2017 single by Twice

"Signal" (stylized in all caps) is a song recorded by South Korean girl group Twice. The song was released on May 15, 2017, by JYP Entertainment and distributed by KT Music, as the lead single from their fourth extended play of the same name. The Japanese version of "Signal", along with its accompanying short version of the music video, was released on June 14, 2017, as a promotional single for their first Japanese compilation album, #Twice.

"Signal" was Twice's first lead single produced by JYP Entertainment founder Park Jin-young. The song won Song of the Year and Best Dance Performance – Female Group at the 2017 Mnet Asian Music Awards.

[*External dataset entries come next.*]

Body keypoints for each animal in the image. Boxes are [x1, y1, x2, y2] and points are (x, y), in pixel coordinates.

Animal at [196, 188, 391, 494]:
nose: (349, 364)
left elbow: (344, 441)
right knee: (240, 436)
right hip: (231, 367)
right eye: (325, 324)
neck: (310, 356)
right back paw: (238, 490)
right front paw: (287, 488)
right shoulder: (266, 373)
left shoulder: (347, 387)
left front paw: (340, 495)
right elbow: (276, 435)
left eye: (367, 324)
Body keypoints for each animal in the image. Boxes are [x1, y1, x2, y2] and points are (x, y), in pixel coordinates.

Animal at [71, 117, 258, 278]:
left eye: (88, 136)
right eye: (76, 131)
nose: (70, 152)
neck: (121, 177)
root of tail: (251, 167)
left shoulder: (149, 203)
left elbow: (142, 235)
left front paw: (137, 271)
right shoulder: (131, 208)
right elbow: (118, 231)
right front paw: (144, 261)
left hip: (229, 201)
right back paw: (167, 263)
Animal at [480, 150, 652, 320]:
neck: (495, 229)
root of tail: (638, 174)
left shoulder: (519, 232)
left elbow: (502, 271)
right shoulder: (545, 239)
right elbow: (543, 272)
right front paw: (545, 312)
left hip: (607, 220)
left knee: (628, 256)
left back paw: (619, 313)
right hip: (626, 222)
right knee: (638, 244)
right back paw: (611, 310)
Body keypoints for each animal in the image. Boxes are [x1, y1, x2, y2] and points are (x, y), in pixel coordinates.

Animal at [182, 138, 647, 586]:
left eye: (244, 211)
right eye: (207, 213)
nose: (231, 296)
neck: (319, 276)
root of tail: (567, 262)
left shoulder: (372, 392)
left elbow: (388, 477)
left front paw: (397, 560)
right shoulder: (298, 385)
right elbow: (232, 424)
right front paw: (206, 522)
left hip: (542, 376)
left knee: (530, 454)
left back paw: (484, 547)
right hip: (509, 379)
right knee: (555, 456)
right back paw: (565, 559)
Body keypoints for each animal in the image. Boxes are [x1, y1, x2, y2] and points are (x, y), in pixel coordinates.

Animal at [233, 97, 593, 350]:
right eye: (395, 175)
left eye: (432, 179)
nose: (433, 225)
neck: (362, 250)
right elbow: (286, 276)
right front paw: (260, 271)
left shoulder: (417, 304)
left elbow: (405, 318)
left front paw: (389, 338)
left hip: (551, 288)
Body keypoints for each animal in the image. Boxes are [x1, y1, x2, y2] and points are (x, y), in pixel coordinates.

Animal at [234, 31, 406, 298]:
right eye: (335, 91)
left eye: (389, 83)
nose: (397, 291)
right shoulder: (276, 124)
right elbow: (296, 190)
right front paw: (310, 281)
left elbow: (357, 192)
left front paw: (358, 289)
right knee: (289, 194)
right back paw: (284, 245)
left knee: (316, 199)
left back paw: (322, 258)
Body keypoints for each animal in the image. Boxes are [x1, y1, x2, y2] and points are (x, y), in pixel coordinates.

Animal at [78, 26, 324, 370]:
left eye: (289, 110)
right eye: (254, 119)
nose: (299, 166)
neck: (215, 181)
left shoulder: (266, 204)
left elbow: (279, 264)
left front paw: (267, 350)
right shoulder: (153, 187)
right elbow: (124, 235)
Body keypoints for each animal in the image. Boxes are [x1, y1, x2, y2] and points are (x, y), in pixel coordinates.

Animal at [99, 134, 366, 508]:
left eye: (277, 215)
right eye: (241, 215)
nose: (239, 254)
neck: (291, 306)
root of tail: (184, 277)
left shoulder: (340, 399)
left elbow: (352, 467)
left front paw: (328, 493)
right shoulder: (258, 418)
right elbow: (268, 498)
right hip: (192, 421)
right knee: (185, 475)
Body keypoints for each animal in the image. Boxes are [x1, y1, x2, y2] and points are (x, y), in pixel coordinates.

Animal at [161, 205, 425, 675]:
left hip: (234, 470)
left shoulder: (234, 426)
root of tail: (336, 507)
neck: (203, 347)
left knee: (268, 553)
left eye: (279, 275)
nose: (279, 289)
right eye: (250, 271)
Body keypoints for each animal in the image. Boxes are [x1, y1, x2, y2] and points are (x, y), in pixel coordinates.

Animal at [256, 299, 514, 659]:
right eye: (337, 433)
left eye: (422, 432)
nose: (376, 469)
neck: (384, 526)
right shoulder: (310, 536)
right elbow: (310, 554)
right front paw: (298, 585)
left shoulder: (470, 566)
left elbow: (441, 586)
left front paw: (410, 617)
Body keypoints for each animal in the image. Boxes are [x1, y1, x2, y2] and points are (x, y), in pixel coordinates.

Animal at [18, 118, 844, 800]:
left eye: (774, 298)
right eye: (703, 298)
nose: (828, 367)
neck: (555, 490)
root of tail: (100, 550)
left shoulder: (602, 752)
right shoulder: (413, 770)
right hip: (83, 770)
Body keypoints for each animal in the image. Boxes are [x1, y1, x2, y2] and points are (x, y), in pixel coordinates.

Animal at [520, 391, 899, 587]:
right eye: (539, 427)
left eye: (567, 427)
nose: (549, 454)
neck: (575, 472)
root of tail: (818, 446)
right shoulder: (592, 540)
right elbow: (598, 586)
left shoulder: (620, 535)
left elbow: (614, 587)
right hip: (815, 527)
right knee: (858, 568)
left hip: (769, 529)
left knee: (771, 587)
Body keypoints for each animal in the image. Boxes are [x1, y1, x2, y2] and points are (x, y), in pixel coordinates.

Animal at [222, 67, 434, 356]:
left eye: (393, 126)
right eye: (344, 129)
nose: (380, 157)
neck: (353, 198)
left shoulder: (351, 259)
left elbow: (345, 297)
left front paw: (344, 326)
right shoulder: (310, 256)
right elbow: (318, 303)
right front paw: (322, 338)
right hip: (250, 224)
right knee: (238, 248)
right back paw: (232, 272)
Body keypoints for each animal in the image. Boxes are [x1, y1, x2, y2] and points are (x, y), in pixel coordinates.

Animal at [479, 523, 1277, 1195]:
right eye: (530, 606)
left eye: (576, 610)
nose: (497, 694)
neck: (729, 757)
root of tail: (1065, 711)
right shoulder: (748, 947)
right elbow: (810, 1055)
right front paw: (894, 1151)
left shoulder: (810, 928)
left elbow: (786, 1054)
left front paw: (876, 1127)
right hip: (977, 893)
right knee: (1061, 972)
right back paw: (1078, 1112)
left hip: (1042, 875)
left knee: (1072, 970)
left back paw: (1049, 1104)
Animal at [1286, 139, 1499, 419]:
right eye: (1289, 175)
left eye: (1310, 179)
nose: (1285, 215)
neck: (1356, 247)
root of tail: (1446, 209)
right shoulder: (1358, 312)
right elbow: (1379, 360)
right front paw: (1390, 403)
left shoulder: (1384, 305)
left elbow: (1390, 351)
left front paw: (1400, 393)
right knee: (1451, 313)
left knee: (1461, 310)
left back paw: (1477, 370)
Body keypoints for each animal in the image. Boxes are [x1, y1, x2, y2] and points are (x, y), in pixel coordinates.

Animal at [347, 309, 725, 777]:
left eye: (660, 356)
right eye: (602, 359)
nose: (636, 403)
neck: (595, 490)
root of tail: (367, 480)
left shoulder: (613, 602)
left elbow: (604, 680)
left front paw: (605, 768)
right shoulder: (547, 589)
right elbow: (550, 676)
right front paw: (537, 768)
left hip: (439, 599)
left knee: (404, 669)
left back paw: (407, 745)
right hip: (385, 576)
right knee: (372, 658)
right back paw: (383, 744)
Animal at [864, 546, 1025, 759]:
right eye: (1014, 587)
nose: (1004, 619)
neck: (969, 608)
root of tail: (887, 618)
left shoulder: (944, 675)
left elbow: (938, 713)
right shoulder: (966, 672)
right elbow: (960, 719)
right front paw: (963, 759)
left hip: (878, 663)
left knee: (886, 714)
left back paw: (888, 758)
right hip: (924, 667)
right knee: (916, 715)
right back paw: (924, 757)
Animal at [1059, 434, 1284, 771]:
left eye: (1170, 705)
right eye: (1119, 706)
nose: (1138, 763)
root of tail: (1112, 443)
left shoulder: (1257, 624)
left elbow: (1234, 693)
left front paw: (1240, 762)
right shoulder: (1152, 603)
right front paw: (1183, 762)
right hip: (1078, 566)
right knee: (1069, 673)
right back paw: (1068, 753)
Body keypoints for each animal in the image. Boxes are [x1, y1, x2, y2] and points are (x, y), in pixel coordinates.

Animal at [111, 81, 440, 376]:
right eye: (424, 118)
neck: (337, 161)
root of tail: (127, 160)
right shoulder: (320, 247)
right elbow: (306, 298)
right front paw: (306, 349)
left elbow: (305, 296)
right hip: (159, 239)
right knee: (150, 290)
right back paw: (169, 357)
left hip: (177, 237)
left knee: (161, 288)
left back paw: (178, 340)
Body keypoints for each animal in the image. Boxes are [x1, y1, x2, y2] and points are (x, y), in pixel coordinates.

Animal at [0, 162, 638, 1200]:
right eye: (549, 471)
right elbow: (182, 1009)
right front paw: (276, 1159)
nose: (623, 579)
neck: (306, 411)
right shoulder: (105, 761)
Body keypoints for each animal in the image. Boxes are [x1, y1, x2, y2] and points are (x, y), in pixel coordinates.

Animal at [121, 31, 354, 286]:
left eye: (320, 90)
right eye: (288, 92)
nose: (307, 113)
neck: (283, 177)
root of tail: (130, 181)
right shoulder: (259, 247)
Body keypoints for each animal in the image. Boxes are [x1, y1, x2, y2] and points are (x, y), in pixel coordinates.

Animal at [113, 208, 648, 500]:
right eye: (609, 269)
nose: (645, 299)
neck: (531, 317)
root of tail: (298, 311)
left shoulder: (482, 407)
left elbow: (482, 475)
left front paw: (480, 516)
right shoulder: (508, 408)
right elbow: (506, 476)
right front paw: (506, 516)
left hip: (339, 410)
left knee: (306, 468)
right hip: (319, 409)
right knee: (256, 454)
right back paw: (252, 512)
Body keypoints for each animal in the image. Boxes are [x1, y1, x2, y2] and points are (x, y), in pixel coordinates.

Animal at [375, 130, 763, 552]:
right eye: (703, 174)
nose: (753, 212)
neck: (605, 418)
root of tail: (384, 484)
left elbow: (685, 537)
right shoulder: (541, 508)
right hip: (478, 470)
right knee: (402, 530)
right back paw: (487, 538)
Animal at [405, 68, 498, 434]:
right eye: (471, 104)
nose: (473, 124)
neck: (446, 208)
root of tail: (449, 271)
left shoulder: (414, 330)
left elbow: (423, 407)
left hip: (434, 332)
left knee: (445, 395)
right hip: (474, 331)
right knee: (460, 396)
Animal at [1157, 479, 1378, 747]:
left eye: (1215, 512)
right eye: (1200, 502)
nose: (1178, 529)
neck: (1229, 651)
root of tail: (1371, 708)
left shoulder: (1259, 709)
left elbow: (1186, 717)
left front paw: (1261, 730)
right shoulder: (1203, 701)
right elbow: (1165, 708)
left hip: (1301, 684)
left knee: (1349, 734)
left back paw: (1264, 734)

==Background and release==
On May 1, 2017, JYP Entertainment announced Twice's comeback with their fourth EP Signal and its title track of the same name. The first music video teaser of "Signal" was uploaded online on May 13. It was released on the 15th as a digital download on various music sites. In June 2017, Twice released a compilation album titled #Twice which consists of ten songs including both Korean and Japanese-language versions of "Signal". The Japanese lyrics were written by Yu Shimoji and Samuelle Soung. "Signal (Japanese ver.)", along with its accompanying short version of the music video, was pre-released on June 14 as a promotional single of the album.

==Composition==

"Signal" was written by Park Jin-young and co-composed by Park and Kairos. This marked Twice's first collaboration with their agency's founder. The electropop song features a programmed Roland TR-808-style kick and hi-hat with incorporating hip hop elements. Lyrically, it expresses a girl's frustration who keeps sending "signs and signal" to hint her feelings for a guy but is unnoticed.

==Music video==
The music video for "Signal" was directed by Naive Creative Production, the same team behind Twice's previous music videos. It surpassed 100 million views on YouTube on August 30, 2017, three months after the release. On December 7, it was announced that it ranked second place on YouTube's Most Popular Music Video in Korea of that year, only behind the top spot of "Knock Knock". It also ranked at No. 9 on 2017 YouTube's Top Trend Music Video in Japan.

It has a science fiction-fantasy theme featuring a green-headed alien and the nine members of Twice with their own superpowers: Nayeon's superpower is time reversing, Jeongyeon's is time freezing, Momo's is super speed, Sana's is invisibility, Jihyo's is x-ray vision, Mina's is hypnosis, Dahyun's is self-duplication, Chaeyoung's is telekinesis, and Tzuyu's is super strength. The cameraman who made an appearance in "Cheer Up" music video is also seen. At the end, the members transform into aliens.

==Commercial performance==
"Signal" debuted at number 1 for two consecutive weeks and 4 on Gaon's Digital Chart and Billboard Japan Hot 100, respectively. It charted at number 1, 3 and 22 on K-pop Hot 100, Billboard charts' World Digital Song Sales and (Philippine Hot 100) respectively.

==Accolades==
"Signal" won 12 music program awards in South Korea, including a triple crown on Music Bank and Inkigayo. At the 2017 Mnet Asian Music Awards, "Signal" won Song of the Year and Best Dance Performance – Female Group. It received a nomination for Best Music Video at the same ceremony and Artist of the Year – Digital Music (May) at the 7th Gaon Chart Music Awards, losing to "Spring Day" by BTS and "I Luv It" by Psy, respectively. It additionally received two weekly Melon Popularity Awards on May 29 and June 6, 2017.

Music program awards
| Program | Date | Ref. |
| Show Champion | May 24, 2017 |  |
| May 31, 2017 |  |
| M Countdown | May 25, 2017 |  |
| June 1, 2017 |  |
| Music Bank | May 26, 2017 |  |
| June 9, 2017 |  |
| June 16, 2017 |  |
| Show! Music Core | May 27, 2017 |  |
| June 3, 2017 |  |
| Inkigayo | May 28, 2017 |  |
| June 4, 2017 |  |
| June 11, 2017 |  |

== Charts ==

===Weekly charts===

Weekly chart performance
| Chart (2017) | Peak position |
|---|---|
| Japan (Japan Hot 100) | 4 |
| Philippines (Philippine Hot 100) | 22 |
| South Korea (Gaon) | 1 |
| South Korea (Kpop Hot 100) | 1 |
| US World Digital Song Sales (Billboard) | 3 |

===Year-end charts===

Year-end chart performance
| Chart (2017) | Position |
|---|---|
| Japan (Japan Hot 100) | 23 |
| South Korean (Gaon) | 30 |

==Certifications and sales==

Certifications and sales
| Region | Certification | Certified units/sales |
| South Korea | — | 1,250,964 |
Streaming
| Japan (RIAJ) | Gold | 50,000,000^{†} |
^{†} Streaming-only figures based on certification alone.